Hallo und herzlich Willkommen im Forum
@Aberacadabera Ich persönlich finde deinen Beitrag sehr interessant. Der Grund hierfür ist, dass ich mich nun seit ca. zwei Jahren mit diesem Fall beschäftige und innerhalb deines Beitrags auf bestimmte Ansätze bzw. Hinterfragungen stoße, welche mir ebenfalls so ähnlich durch den Kopf gegangen sind.
Ich erachte es für die weiteren Ermittlungen als immens wichtig, alle in Frage kommenden Möglichkeiten zu berücksichtigen und diese Möglichkeiten in Kombinationen mit den vorhandenen Indizien abzuwägen. Bei der weiteren Betrachtung entscheidet dann (anhand der Indizien) die Berechnung der Wahrscheinlichkeit, welche Möglichkeiten eher in Frage kommen und welche wiederum weniger. Dies stellt anschließend die Grundlage dafür dar, um entsprechend tiefer an die Sache ranzugehen, bestimmte Richtungen stärker zu verfolgen und andere wiederum auszuschließen.
Im Mordfall Tristan ist es nur scheinbar so, dass man nahezu kaum Indizien zu haben scheint. Womit der Täter jedoch sein Leben lang leben muss ist die Tatsache, dass jede Tat ihre Spuren hinterlässt, und sei es auch nur indirekt. Deswegen bin ich der Meinung, dass sich bei der näheren Betrachtung des Tatorts, der Tatzeit und des Verletzungsbildes wichtige Punkte ableiten lassen, die zumindest aufzeigen könnten, welche Art von Täter hier am Werk gewesen sein könnte.

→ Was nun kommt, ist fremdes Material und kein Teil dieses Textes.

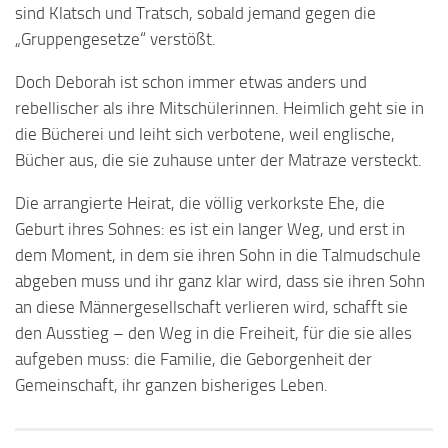
sind Klatsch und Tratsch, sobald jemand gegen die
„Gruppengesetze“ verstößt.
Doch Deborah ist schon immer etwas anders und
rebellischer als ihre Mitschülerinnen. Heimlich geht sie in
die Bücherei und leiht sich verbotene, weil englische,
Bücher aus, die sie zuhause unter der Matraze versteckt.
Die arrangierte Heirat, die völlig verkorkste Ehe, die
Geburt ihres Sohnes: es ist ein langer Weg, und erst in
dem Moment, in dem sie ihren Sohn in die Talmudschule
abgeben muss und ihr ganz klar wird, dass sie ihren Sohn
an diese Männergesellschaft verlieren wird, schafft sie
den Ausstieg – den Weg in die Freiheit, für die sie alles
aufgeben muss: die Familie, die Geborgenheit der
Gemeinschaft, ihr ganzen bisheriges Leben.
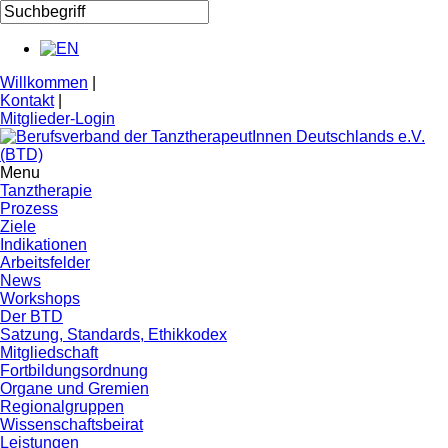
Willkommen
|
Kontakt
|
Mitglieder-Login
Menu
Tanztherapie
Prozess
Ziele
Indikationen
Arbeitsfelder
News
Workshops
Der BTD
Satzung, Standards, Ethikkodex
Mitgliedschaft
Fortbildungsordnung
Organe und Gremien
Regionalgruppen
Wissenschaftsbeirat
Leistungen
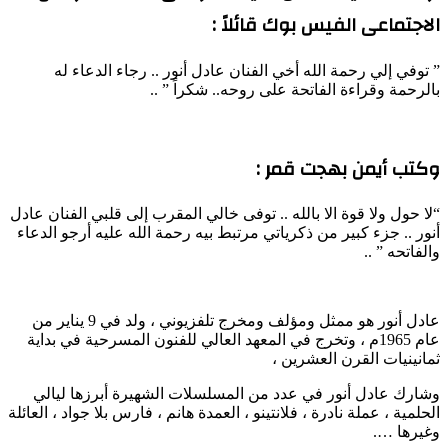
الاجتماعى الفيس بوك قائلاً :
” توفي إلي رحمة الله أخي الفنان عادل أنور .. رجاء الدعاء له
بالرحمة وقراءة الفاتحة على روحه.. شكراً ” ..
وكتب أيمن بهجت قمر :
“لا حول ولا قوة الا بالله .. توفى خالي المقرب إلى قلبي الفنان عادل
أنور .. جزء كبير من ذكرياتي مرتبط بيه رحمة الله عليه أرجو الدعاء
والفاتحه ” ..
عادل أنور هو ممثل ومؤلف ومخرج تلفزيوني ، ولد في 9 يناير من
عام 1965م ، وتخرج في المعهد العالي للفنون المسرحية في بداية
ثمانينيات القرن العشرين ،
وشارك عادل أنور في عدد من المسلسلات الشهيرة أبرزها ليالي
الحلمية ، عملة نادرة ، فلانتينو ، العمدة هانم ، فارس بلا جواد ، العائلة
وغيرها ….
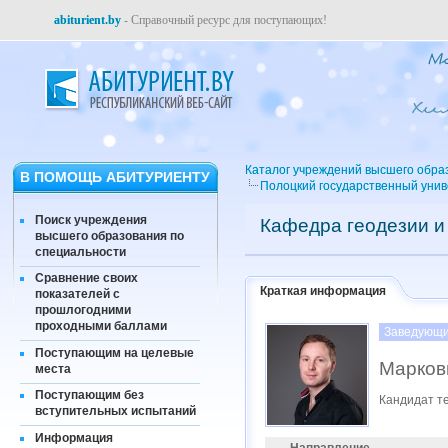
abiturient.by
- Справочный ресурс для поступающих!
Каталог учреждений высшего обра
В ПОМОЩЬ АБИТУРИЕНТУ
Полоцкий государственный уни
Поиск учреждения
Кафедра геодезии 
высшего образования по
специальности
Сравнение своих
Краткая информация
показателей с
прошлогодними
проходными баллами
Заведующи
Поступающим на целевые
Марков
места
Поступающим без
Кандидат т
вступительных испытаний
Информация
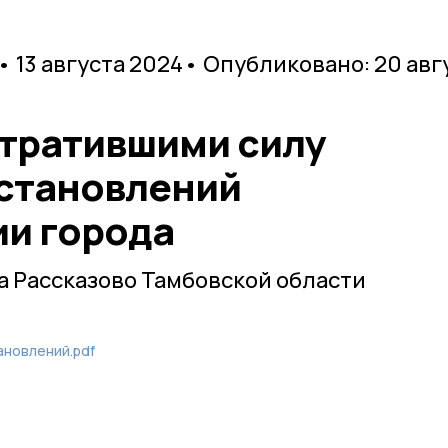
• 13 августа 2024
• Опубликовано: 20 авг
утратившими силу
становлений
и города
 Рассказово Тамбовской области
ановлений.pdf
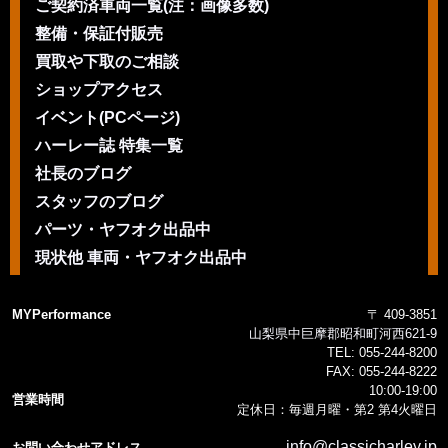
ご契約済車両一覧(注：画像多数)
整備・保証付販売
買取や下取のご相談
ショップアクセス
イベント(PCページ)
ハーレー誌 特集一覧
社長のブログ
スタッフのブログ
パーツ・ヤフオク出品中
現状他 車両・ヤフオク出品中
MYPerformance
〒 409-3851
山梨県中巨摩郡昭和町河西621-9
TEL:
055-244-8200
FAX:
055-244-8222
10:00-19:00
営業時間
定休日：毎週月曜・第2 第4火曜日
info@classicharley.jp
お問い合わせアドレス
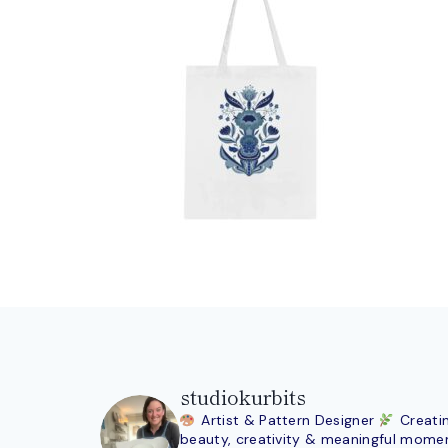
studiokurbits
Artist & Pattern Designer
Creati
beauty, creativity & meaningful mome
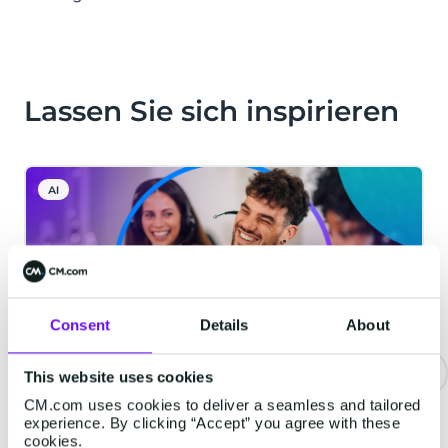
Lassen Sie sich inspirieren
AI
Consent
Details
About
This website uses cookies
CM.com uses cookies to deliver a seamless and tailored
Warum der Anbieter hinter Ihrem
experience. By clicking “Accept” you agree with these
KI-Agenten genauso wichtig ist
cookies.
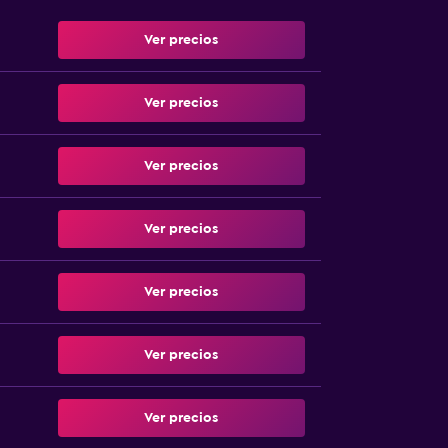
Ver precios
Ver precios
Ver precios
Ver precios
Ver precios
Ver precios
Ver precios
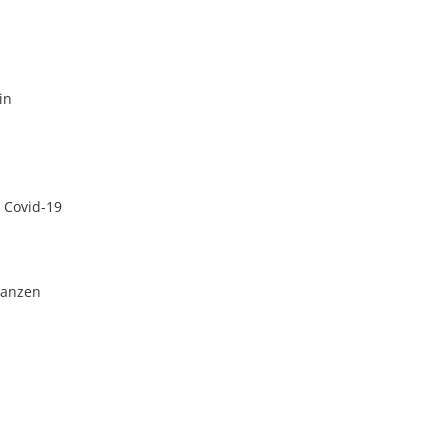
in
 Covid-19
nanzen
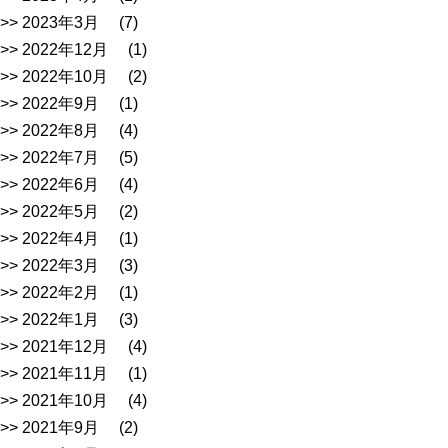
2023年3月
(7)
2022年12月
(1)
2022年10月
(2)
2022年9月
(1)
2022年8月
(4)
2022年7月
(5)
2022年6月
(4)
2022年5月
(2)
2022年4月
(1)
2022年3月
(3)
2022年2月
(1)
2022年1月
(3)
2021年12月
(4)
2021年11月
(1)
2021年10月
(4)
2021年9月
(2)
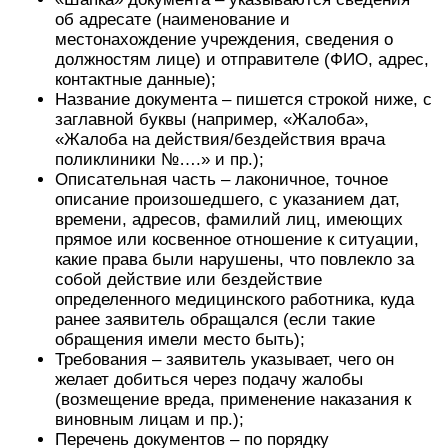
об адресате (наименование и
местонахождение учреждения, сведения о
должностям лице) и отправителе (ФИО, адрес,
контактные данные);
Название документа – пишется строкой ниже, с
заглавной буквы (например, «Жалоба»,
«Жалоба на действия/бездействия врача
поликлиники №….» и пр.);
Описательная часть – лаконичное, точное
описание произошедшего, с указанием дат,
времени, адресов, фамилий лиц, имеющих
прямое или косвенное отношение к ситуации,
какие права были нарушены, что повлекло за
собой действие или бездействие
определенного медицинского работника, куда
ранее заявитель обращался (если такие
обращения имели место быть);
Требования – заявитель указывает, чего он
желает добиться через подачу жалобы
(возмещение вреда, применение наказания к
виновным лицам и пр.);
Перечень документов – по порядку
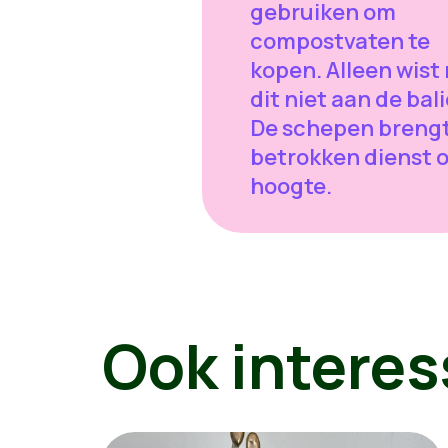
gebruiken om
compostvaten te
kopen. Alleen wist
dit niet aan de bali
De schepen breng
betrokken dienst 
hoogte.
Ook interes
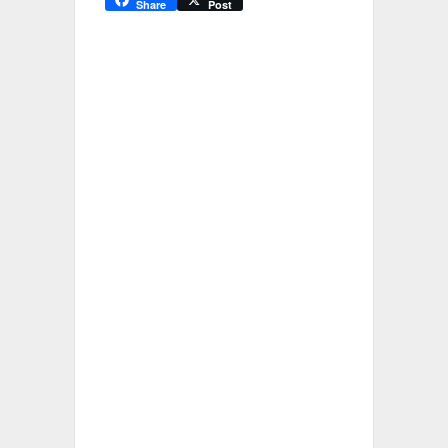
Share
Post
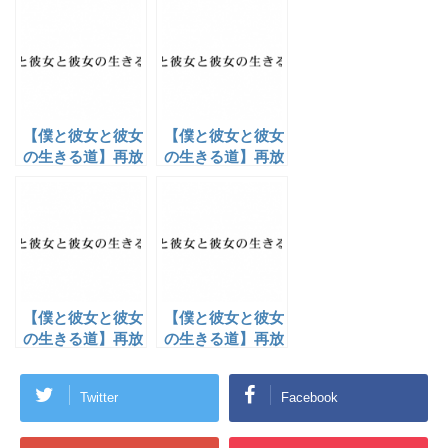
i
で
o
t
共
g
t
有
l
e
す
e
r
る
+
で
に
で
共
は
共
有
ク
有
(
リ
(
新
ッ
新
し
ク
し
【僕と彼女と彼女
【僕と彼女と彼女
い
し
い
ウ
て
ウ
の生きる道】再放
の生きる道】再放
ィ
く
ィ
送・第２話
送・第３話
ン
だ
ン
ド
さ
ド
ウ
い
ウ
で
(
で
開
新
開
き
し
き
ま
い
ま
す
ウ
す
)
ィ
)
ン
ド
ウ
【僕と彼女と彼女
【僕と彼女と彼女
で
開
の生きる道】再放
の生きる道】再放
き
送・第５話
ま
送・第11話
す
)
Twitter
Facebook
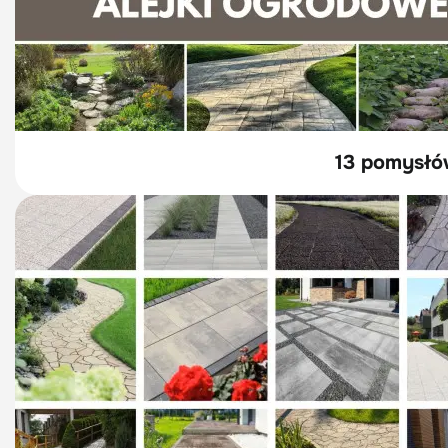
13 pomysłó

Vor diesem Hintergrund ist die von dir genannte Möglichkeit (im Großen und Ganzen und zumindest meiner Meinung nach) einer der wahrscheinlicheren Optionen. Man könnte sicherlich bestimmte Aspekte nochmals hinterfragen, doch das Entscheidende für mich ist, dass du die Tataspekte logisch betrachtest und im Hinblick darauf relativ schlüssig versuchst, den Täter zu lokalisieren. Das ist zielführend und selbst wenn es nur zum Ausschließen bestimmter Optionen ist. Dies ist für mich auch das Entscheidende, denn die Intension sollte ganz klar die Identifizierung des Täters sein.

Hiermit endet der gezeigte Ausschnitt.